In recent days, the United States experienced the longest government shutdown in its history, with direct repercussions on the economy and official statistics of the country. The shutdown, which recently ended, is expected to cause a drop of at least one percentage point in the Gross Domestic Product (GDP) in the fourth quarter of 2025.
Economic impacts and data delays
Due to the shutdown, crucial reports, such as the Bureau of Labor Statistics' (BLS) monthly employment report, were not released on schedule, creating uncertainty in the market. Furthermore, important inflation data for mid-October were delayed, hindering accurate short-term economic analysis.

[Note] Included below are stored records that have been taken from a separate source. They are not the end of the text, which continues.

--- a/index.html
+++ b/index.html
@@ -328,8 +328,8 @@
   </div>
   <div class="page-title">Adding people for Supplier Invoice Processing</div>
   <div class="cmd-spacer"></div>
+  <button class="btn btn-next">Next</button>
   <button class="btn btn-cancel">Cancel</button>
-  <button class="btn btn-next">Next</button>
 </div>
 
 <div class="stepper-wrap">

Experts assess that the shutdown affected multiple essential public sectors, compromising not only economic indicators but also basic services for the population. The estimated damage to GDP highlights the impact that this type of political crisis can have on the post-pandemic economic recovery.
Political repercussions and future measures
This episode reinforces the political challenge faced in the US, with tensions between the government and Congress hindering the approval of budgets and public policies. Leaders are discussing alternatives to avoid further shutdowns, preserving economic and institutional stability for 2026.
This scenario reinforces the importance of effective political dialogue to protect market confidence and ensure the proper functioning of the state, essential elements for American international competitiveness.
International context and global repercussions
The U.S. economy is considered the largest in the world, and fluctuations like the one caused by this shutdown have effects on global production, trade, and investment chains. Partner countries closely monitor U.S. domestic decisions, given their weight in the global economic system.